Rewrite the source text of each of the records below with "SIPp interop verified" replaced by "SIPp interoperability confirmed". Keep everything else unchanged.

———

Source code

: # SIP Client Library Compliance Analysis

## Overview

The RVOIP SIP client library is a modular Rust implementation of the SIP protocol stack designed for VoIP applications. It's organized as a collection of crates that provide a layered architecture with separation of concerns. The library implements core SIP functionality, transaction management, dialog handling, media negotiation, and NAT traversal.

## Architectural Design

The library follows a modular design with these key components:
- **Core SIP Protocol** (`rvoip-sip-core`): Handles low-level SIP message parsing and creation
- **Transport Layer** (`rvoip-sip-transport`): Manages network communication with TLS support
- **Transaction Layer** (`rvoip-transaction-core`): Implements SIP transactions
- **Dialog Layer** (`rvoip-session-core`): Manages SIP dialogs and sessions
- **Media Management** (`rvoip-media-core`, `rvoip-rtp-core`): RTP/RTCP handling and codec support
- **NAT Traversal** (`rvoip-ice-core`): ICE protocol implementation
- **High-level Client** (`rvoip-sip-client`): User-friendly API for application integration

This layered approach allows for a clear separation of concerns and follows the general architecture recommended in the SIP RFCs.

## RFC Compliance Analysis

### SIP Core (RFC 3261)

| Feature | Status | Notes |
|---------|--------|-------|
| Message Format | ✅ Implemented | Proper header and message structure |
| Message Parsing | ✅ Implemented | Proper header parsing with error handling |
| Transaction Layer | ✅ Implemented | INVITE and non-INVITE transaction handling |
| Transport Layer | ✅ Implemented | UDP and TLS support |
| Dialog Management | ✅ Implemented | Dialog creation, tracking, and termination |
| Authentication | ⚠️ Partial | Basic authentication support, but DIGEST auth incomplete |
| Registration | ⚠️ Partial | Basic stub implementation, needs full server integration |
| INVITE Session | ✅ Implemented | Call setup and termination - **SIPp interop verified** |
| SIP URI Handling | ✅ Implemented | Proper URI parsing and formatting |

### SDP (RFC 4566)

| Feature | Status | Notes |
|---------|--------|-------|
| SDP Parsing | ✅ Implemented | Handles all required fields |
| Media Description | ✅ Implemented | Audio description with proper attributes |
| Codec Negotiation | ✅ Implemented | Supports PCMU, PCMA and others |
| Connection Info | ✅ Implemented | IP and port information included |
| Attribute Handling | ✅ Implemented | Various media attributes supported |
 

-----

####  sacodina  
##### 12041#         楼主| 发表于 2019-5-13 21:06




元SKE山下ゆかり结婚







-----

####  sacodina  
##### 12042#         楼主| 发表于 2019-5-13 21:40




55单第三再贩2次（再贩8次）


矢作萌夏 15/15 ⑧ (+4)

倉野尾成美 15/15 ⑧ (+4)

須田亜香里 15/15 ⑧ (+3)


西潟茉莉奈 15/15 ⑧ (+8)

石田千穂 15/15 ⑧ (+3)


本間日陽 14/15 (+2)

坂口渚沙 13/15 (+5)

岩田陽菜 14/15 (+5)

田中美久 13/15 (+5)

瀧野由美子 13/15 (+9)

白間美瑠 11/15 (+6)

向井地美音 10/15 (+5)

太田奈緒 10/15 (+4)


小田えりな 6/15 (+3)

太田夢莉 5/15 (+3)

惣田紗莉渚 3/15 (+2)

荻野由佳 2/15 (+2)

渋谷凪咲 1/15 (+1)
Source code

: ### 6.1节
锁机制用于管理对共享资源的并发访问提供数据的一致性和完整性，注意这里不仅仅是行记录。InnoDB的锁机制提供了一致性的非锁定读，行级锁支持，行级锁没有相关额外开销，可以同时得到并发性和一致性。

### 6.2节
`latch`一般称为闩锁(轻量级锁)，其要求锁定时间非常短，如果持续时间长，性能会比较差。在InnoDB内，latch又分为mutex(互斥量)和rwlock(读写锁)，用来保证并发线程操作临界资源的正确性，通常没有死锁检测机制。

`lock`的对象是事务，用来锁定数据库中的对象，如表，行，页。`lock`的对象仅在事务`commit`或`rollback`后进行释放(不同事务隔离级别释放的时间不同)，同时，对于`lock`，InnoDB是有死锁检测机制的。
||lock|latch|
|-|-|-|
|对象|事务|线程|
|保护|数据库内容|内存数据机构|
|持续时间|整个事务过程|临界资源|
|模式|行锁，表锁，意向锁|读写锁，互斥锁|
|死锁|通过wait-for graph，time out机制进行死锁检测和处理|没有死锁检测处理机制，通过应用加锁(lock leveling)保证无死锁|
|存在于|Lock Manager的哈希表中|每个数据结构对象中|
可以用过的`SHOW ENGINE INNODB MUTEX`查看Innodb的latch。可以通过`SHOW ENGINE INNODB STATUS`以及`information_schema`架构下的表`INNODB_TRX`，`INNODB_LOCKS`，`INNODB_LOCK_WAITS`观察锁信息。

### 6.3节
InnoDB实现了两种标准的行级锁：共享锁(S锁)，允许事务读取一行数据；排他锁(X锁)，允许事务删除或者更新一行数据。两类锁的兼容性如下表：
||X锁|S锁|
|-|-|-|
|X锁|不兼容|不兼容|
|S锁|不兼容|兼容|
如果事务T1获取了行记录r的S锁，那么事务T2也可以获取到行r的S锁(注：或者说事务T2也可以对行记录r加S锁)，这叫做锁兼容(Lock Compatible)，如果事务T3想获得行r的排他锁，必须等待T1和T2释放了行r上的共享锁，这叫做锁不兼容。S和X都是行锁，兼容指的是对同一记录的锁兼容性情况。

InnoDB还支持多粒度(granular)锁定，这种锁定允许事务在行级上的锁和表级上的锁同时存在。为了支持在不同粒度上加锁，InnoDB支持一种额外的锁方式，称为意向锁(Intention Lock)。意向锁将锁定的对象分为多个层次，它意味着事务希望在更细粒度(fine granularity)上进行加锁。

———

● **RESPONSE TO THE TASK**
Source code

: # SIP Client Library Compliance Analysis

## Overview

The RVOIP SIP client library is a modular Rust implementation of the SIP protocol stack designed for VoIP applications. It's organized as a collection of crates that provide a layered architecture with separation of concerns. The library implements core SIP functionality, transaction management, dialog handling, media negotiation, and NAT traversal.

## Architectural Design

The library follows a modular design with these key components:
- **Core SIP Protocol** (`rvoip-sip-core`): Handles low-level SIP message parsing and creation
- **Transport Layer** (`rvoip-sip-transport`): Manages network communication with TLS support
- **Transaction Layer** (`rvoip-transaction-core`): Implements SIP transactions
- **Dialog Layer** (`rvoip-session-core`): Manages SIP dialogs and sessions
- **Media Management** (`rvoip-media-core`, `rvoip-rtp-core`): RTP/RTCP handling and codec support
- **NAT Traversal** (`rvoip-ice-core`): ICE protocol implementation
- **High-level Client** (`rvoip-sip-client`): User-friendly API for application integration

This layered approach allows for a clear separation of concerns and follows the general architecture recommended in the SIP RFCs.

## RFC Compliance Analysis

### SIP Core (RFC 3261)

| Feature | Status | Notes |
|---------|--------|-------|
| Message Format | ✅ Implemented | Proper header and message structure |
| Message Parsing | ✅ Implemented | Proper header parsing with error handling |
| Transaction Layer | ✅ Implemented | INVITE and non-INVITE transaction handling |
| Transport Layer | ✅ Implemented | UDP and TLS support |
| Dialog Management | ✅ Implemented | Dialog creation, tracking, and termination |
| Authentication | ⚠️ Partial | Basic authentication support, but DIGEST auth incomplete |
| Registration | ⚠️ Partial | Basic stub implementation, needs full server integration |
| INVITE Session | ✅ Implemented | Call setup and termination - **SIPp interoperability confirmed** |
| SIP URI Handling | ✅ Implemented | Proper URI parsing and formatting |

### SDP (RFC 4566)

| Feature | Status | Notes |
|---------|--------|-------|
| SDP Parsing | ✅ Implemented | Handles all required fields |
| Media Description | ✅ Implemented | Audio description with proper attributes |
| Codec Negotiation | ✅ Implemented | Supports PCMU, PCMA and others |
| Connection Info | ✅ Implemented | IP and port information included |
| Attribute Handling | ✅ Implemented | Various media attributes supported |
 

-----

####  sacodina  
##### 12041#         楼主| 发表于 2019-5-13 21:06




元SKE山下ゆかり结婚







-----

####  sacodina  
##### 12042#         楼主| 发表于 2019-5-13 21:40




55单第三再贩2次（再贩8次）


矢作萌夏 15/15 ⑧ (+4)

倉野尾成美 15/15 ⑧ (+4)

須田亜香里 15/15 ⑧ (+3)


西潟茉莉奈 15/15 ⑧ (+8)

石田千穂 15/15 ⑧ (+3)


本間日陽 14/15 (+2)

坂口渚沙 13/15 (+5)

岩田陽菜 14/15 (+5)

田中美久 13/15 (+5)

瀧野由美子 13/15 (+9)

白間美瑠 11/15 (+6)

向井地美音 10/15 (+5)

太田奈緒 10/15 (+4)


小田えりな 6/15 (+3)

太田夢莉 5/15 (+3)

惣田紗莉渚 3/15 (+2)

荻野由佳 2/15 (+2)

渋谷凪咲 1/15 (+1)
Source code

: ### 6.1节
锁机制用于管理对共享资源的并发访问提供数据的一致性和完整性，注意这里不仅仅是行记录。InnoDB的锁机制提供了一致性的非锁定读，行级锁支持，行级锁没有相关额外开销，可以同时得到并发性和一致性。

### 6.2节
`latch`一般称为闩锁(轻量级锁)，其要求锁定时间非常短，如果持续时间长，性能会比较差。在InnoDB内，latch又分为mutex(互斥量)和rwlock(读写锁)，用来保证并发线程操作临界资源的正确性，通常没有死锁检测机制。

`lock`的对象是事务，用来锁定数据库中的对象，如表，行，页。`lock`的对象仅在事务`commit`或`rollback`后进行释放(不同事务隔离级别释放的时间不同)，同时，对于`lock`，InnoDB是有死锁检测机制的。
||lock|latch|
|-|-|-|
|对象|事务|线程|
|保护|数据库内容|内存数据机构|
|持续时间|整个事务过程|临界资源|
|模式|行锁，表锁，意向锁|读写锁，互斥锁|
|死锁|通过wait-for graph，time out机制进行死锁检测和处理|没有死锁检测处理机制，通过应用加锁(lock leveling)保证无死锁|
|存在于|Lock Manager的哈希表中|每个数据结构对象中|
可以用过的`SHOW ENGINE INNODB MUTEX`查看Innodb的latch。可以通过`SHOW ENGINE INNODB STATUS`以及`information_schema`架构下的表`INNODB_TRX`，`INNODB_LOCKS`，`INNODB_LOCK_WAITS`观察锁信息。

### 6.3节
InnoDB实现了两种标准的行级锁：共享锁(S锁)，允许事务读取一行数据；排他锁(X锁)，允许事务删除或者更新一行数据。两类锁的兼容性如下表：
||X锁|S锁|
|-|-|-|
|X锁|不兼容|不兼容|
|S锁|不兼容|兼容|
如果事务T1获取了行记录r的S锁，那么事务T2也可以获取到行r的S锁(注：或者说事务T2也可以对行记录r加S锁)，这叫做锁兼容(Lock Compatible)，如果事务T3想获得行r的排他锁，必须等待T1和T2释放了行r上的共享锁，这叫做锁不兼容。S和X都是行锁，兼容指的是对同一记录的锁兼容性情况。

InnoDB还支持多粒度(granular)锁定，这种锁定允许事务在行级上的锁和表级上的锁同时存在。为了支持在不同粒度上加锁，InnoDB支持一种额外的锁方式，称为意向锁(Intention Lock)。意向锁将锁定的对象分为多个层次，它意味着事务希望在更细粒度(fine granularity)上进行加锁。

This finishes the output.